42. How do you use the choice set up?

Nearly everyone in sales knows how to use the choice close; what day would you like delivery, Tuesday or Wednesday? What pack size would be best for you, 12 or 24? You ask the customer to choose between something you want and something else you want and them make the choice - you win both ways.

Now let's take it to a higher level by including the element of contrast. Give them a choice between something they don't want and something they didn't know they wanted until you presented the choice.

Let's say you are going to sell a house to a prospective buyer. The price you want is $100,000. You first take them to a $125,000 house that is overpriced by $25,000. Next you take them to a $75,000 house in need of $50,000 worth of repairs located in a poor area. NOW you take them to your perfectly priced house - $100,000. The choice for the buyer is clear.

How about the used car sales person? They first show you an old clunker that is overpriced and barely runs. Next they show you the care they really want to sell you. In your mind you are comparing the differences and thinking about what a great bargain!

You are talking to a computer sales person about purchasing a new system for your office. You tell the sales person all your requirements who is adding everything up on your list. The sales person now hits you with a whopping $10,000. As soon as you are over your shock you are presented with another choice - a package deal for only $3,000. What a deal! What an easy choice to make. Of course, that is what they wanted to sell you in the first place.

I am at the airport and the flight I am waiting to board is oversold. The attendant jokingly offers to pay $5,000 to anyone who is willing to give up their seat. He immediately admits that he was kidding and says he will pay $200 if anyone would be willing to give up their seat and take a later flight. No takers! Why? He misused the choice close set up. If he would have jokingly offered $25 and then raised it to $200 it would have seemed like a real deal.

Let's say you are going on a job interview and you are going to use the choice close set up. Arrange for two interviews, one immediately following the other. Have a friend go on the first appointment and have them intentionally screw up the interview. Then you go in, well prepared, on the second appointment for your interview and the choice becomes obvious.

If you think this sounds a little shady, consider this choice close set up used by undertakers. The undertaker will first show you a low budget, low price casket that is carefully positioned in a dark corner of the showroom. Then they show you the higher priced casket and point out all the benefits. Compared to the low end casket it is an easy choice to make. The closing statement is usually the one about the how the lower priced casket leaks and the higher priced doesn't! Works for me.

What does this have to do with you? The next time you present a product to a customer take two products instead of one. Take in an expensive, high end product along with the one you want to sell. Show them the over-priced high-end product first. After they get over their shock, bring out the one you wanted to sell in the first place and it will seem like and easy choice.

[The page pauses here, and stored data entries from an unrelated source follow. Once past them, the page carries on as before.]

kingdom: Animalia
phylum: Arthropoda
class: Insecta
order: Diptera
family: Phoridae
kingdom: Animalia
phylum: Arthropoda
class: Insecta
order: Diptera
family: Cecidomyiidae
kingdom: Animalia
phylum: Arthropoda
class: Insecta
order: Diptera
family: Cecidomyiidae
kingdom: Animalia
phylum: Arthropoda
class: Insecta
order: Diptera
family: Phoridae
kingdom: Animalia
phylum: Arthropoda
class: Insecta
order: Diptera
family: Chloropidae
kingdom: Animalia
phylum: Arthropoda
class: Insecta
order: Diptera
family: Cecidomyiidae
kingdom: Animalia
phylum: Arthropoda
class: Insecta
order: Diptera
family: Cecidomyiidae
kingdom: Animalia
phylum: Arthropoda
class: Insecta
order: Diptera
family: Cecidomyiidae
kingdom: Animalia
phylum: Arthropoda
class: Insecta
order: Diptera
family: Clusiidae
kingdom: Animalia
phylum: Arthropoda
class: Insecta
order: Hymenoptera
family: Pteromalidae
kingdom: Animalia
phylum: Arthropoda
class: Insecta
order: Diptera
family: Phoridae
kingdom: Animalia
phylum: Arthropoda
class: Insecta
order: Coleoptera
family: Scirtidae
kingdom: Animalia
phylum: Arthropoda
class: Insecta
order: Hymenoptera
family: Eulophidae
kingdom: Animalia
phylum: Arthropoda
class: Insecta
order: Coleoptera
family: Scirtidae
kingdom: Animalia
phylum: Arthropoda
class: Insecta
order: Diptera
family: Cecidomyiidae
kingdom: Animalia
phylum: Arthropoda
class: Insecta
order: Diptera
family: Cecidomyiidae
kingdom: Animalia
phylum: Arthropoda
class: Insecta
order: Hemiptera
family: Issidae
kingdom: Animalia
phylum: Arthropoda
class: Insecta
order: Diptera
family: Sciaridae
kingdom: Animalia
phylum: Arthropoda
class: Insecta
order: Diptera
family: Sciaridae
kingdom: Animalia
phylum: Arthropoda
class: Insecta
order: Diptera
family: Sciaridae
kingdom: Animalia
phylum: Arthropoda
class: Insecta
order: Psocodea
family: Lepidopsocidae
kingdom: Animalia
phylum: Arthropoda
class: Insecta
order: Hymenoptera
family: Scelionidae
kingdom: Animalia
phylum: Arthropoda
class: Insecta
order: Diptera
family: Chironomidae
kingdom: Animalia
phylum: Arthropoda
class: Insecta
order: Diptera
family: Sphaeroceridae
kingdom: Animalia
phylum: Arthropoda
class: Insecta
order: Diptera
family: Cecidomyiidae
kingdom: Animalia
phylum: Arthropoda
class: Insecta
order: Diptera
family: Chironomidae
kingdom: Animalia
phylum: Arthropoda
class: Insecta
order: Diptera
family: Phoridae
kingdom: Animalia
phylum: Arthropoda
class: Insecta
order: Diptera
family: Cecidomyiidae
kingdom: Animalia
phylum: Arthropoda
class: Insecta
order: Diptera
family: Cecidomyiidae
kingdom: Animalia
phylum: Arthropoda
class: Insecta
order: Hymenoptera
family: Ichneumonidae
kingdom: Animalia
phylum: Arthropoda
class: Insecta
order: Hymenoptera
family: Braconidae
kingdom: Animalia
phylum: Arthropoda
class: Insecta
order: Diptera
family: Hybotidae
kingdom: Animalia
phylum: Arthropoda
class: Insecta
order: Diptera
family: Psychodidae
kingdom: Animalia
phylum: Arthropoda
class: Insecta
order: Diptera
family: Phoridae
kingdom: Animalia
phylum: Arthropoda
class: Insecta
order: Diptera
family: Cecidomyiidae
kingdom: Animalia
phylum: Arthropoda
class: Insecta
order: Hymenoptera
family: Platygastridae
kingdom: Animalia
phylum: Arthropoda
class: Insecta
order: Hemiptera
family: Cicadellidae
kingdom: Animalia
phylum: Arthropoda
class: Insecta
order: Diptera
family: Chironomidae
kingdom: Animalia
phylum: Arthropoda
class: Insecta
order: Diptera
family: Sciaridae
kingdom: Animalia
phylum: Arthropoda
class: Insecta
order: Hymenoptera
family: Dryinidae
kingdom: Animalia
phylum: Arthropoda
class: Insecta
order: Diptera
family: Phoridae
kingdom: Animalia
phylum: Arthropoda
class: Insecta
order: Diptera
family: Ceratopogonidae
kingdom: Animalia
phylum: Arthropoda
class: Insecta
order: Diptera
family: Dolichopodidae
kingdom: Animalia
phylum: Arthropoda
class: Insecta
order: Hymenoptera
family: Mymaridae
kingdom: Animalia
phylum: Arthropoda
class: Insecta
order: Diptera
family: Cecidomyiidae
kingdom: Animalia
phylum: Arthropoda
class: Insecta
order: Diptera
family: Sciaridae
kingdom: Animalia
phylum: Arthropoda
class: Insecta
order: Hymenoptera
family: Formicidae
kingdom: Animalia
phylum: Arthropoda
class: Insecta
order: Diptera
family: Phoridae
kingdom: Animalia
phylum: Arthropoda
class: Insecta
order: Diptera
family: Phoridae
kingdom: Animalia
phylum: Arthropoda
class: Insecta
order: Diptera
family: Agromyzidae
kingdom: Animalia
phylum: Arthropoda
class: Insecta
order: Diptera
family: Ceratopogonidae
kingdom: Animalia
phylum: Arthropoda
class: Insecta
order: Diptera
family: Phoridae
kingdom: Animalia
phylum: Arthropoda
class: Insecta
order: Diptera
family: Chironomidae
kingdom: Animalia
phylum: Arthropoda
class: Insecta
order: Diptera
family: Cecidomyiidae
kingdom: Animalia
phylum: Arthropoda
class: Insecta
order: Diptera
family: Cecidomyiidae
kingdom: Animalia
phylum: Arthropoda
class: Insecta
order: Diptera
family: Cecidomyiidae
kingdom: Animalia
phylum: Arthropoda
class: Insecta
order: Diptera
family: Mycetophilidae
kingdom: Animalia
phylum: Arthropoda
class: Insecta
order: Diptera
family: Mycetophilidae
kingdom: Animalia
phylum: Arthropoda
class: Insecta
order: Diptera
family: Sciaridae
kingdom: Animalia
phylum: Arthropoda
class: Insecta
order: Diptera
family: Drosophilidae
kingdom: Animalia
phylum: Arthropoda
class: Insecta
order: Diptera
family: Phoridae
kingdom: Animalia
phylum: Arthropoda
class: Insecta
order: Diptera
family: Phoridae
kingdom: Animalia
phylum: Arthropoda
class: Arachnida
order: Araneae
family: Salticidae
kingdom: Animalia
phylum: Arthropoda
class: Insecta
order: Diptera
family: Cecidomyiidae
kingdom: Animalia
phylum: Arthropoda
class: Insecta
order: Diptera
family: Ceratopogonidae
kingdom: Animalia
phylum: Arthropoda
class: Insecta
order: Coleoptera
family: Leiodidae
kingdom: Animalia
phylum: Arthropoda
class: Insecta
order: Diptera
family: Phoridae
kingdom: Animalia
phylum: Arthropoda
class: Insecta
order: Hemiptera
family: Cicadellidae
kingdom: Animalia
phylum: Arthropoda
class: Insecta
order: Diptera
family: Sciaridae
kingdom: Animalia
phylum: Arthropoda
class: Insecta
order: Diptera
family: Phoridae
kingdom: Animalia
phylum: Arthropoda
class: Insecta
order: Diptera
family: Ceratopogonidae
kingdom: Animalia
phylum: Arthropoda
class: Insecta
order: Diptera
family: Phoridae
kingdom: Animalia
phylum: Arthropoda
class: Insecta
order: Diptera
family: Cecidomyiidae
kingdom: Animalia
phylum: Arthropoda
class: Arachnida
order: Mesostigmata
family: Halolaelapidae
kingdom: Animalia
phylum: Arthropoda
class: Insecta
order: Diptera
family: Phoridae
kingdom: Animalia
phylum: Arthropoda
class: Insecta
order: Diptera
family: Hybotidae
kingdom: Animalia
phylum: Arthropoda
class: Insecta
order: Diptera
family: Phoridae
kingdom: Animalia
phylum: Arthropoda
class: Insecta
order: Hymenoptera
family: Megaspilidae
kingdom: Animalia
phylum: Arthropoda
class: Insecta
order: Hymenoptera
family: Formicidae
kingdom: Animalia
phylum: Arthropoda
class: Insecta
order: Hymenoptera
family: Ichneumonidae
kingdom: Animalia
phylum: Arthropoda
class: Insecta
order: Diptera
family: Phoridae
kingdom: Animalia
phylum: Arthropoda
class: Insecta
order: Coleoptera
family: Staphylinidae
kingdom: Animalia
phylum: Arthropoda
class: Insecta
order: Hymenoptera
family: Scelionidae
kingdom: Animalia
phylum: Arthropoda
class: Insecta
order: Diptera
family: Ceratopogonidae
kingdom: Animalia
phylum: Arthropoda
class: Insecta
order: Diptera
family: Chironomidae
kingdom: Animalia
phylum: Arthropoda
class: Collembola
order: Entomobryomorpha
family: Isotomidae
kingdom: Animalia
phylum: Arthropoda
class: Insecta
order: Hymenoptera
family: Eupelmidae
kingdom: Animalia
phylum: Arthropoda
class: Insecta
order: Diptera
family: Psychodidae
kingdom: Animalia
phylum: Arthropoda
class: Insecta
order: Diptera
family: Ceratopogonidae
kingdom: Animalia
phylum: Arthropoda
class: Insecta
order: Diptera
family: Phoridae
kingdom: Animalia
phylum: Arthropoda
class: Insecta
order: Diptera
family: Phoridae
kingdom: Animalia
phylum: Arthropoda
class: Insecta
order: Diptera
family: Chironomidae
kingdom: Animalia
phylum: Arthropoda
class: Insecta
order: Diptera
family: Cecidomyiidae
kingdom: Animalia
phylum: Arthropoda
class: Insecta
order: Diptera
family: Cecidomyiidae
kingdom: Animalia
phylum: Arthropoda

When I present my sales training program I always make the following comparison:

The American Management Association currently has a program available called Negotiating to Win. It is offered at 13 locations throughout the US at various times during the year. The cost; $1,675 per person with approximately 30% of the information covered being relevant to your business. If you had 25 sales people it would cost you $41,875 plus the individual travel expenses for each sales person.

Makes my fee seem low, which it really is!